Here’s a checkerboard. Suppose we put a checker on each of the nine squares in the lower left corner. And suppose that any checker can move in any direction by jumping over an adjacent checker, provided that the square beyond it is vacant. Is there some combination of moves by which we can transfer the nine checkers to the nine squares in the upper left corner of the board?

One other notable problem from Sam Loyd’s Cyclopedia of 5000 Puzzles: A father left to his four sons this square field, with the instruction that they divide it into four pieces, each of the same shape and size, so that each piece of land contained one of the trees. How did they manage it?

Donald Aucamp offered this problem in the Puzzle Corner department of MIT Technology Review in October 2003. Three logicians, A, B, and C, are wearing hats. Each of them knows that a positive integer has been painted on each of the hats, and each of them can see her companions’ integers but not her own. They also know that one of the integers is the sum of the other two. Now they engage in a contest to see which can be the first to determine her own number. A goes first, then B, then C, and so on in a circle until someone correctly names her number. In the first round, all three of them pass, but in the second round A correctly announces that her number is 50. How did she know this, and what were the other numbers?
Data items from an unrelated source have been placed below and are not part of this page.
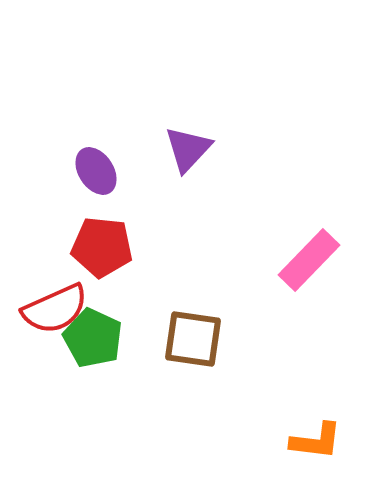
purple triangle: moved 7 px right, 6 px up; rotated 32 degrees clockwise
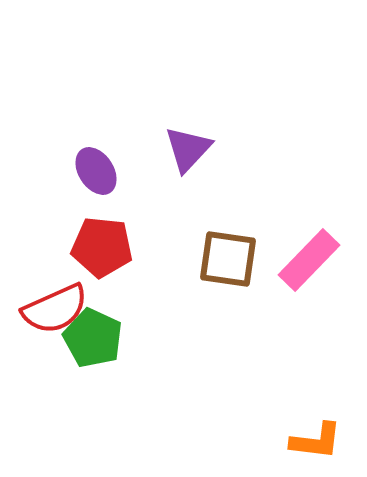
brown square: moved 35 px right, 80 px up
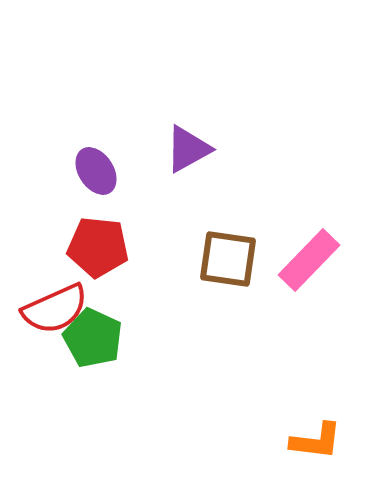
purple triangle: rotated 18 degrees clockwise
red pentagon: moved 4 px left
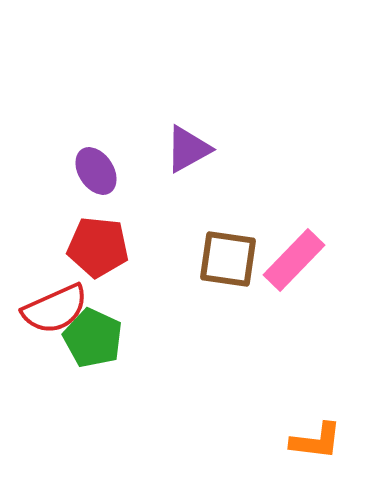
pink rectangle: moved 15 px left
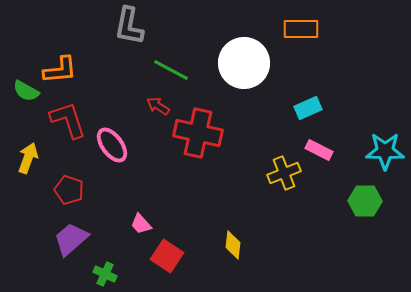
A pretty dissection puzzle by Sam Loyd. Cut this figure into three pieces that will fit together to make a square.

From Henry Dudeney:

Take an ordinary pack of playing cards and regard all the court cards as tens. Now, look at the top card — say it is a seven — place it on the table face downwards and play more cards on top of it, counting up to twelve. Thus, the bottom card being seven, the next will be eight, the next nine, and so on, making six cards in that pile. Then look again at the top card of the pack — say it is a queen — then count 10, 11, 12 (three cards in all), and complete the second pile. Continue this, always counting up to twelve, and if at last you have not sufficient cards to complete a pile, put these apart. Now, if I am told how many piles have been made and how many unused cards remain over, I can at once tell you the sum of all the bottom cards in the piles. I simply multiply by 13 the number of piles less 4, and add the number of cards left over. Thus, if there were 6 piles and 5 cards over, then 13 times 2 (i.e. 6 less 4) added to 5 equals 31, the sum of the bottom cards. Why is this?

A problem from the October 1959 issue of Eureka, the journal of the Cambridge University Mathematical Society:

A. The total number of true statements in this problem is 0 or 1 or 3.
B. The total number of true statements in this problem is 1 or 2 or 3.
C. The total number of true statements in this problem (excluding this one) is 0 or 1 or 3.
D. The total number of true statements in this problem (excluding this one) is 1 or 2 or 3.

Which of these statements are true?

Two runners start from the same point on a circular track and run at different constant speeds. If they run in opposite directions on the track, they meet after a minute. If they run in the same direction, they meet after an hour. What’s the ratio of their speeds?

In an office the boy owed one of the clerks threepence, the clerk owed the cashier twopence, and the cashier owed the boy twopence. One day the boy, having a penny, decided to diminish his debt, and gave the penny to the clerk, who in turn paid half his debt by giving it to the cashier, the latter gave it back to the boy, saying, ‘That makes one penny I owe you now;’ the office boy again passed it to the clerk, who passed it to the cashier, who in turn passed it back to the boy, and the boy discharged his entire debt by handing it over to the clerk, thereby squaring all accounts.

— John Scott, The Puzzle King, 1899

The Royal Statistical Society’s Christmas Quiz runs through January 29 this year — 18 fiendish puzzles to mark the tradition’s 30th anniversary.

“Cracking the puzzles below will require a potent mix of general knowledge, logic, lateral thinking and searching skills — but, as usual, no specialist mathematical knowledge is needed.”

Entry is free and open to everyone. The top two entries will receive £100 and £50 in gift vouchers of their choice, and the quizmaster has pledged a donation of £900 to charities nominated by the top performers.

See the quiz web page for rules, entry instructions, and some tips for budding solvers.

A perplexing question by the Soviet science writer Yakov Perelman:

If a clock takes three seconds to strike three, how long does it take to strike seven?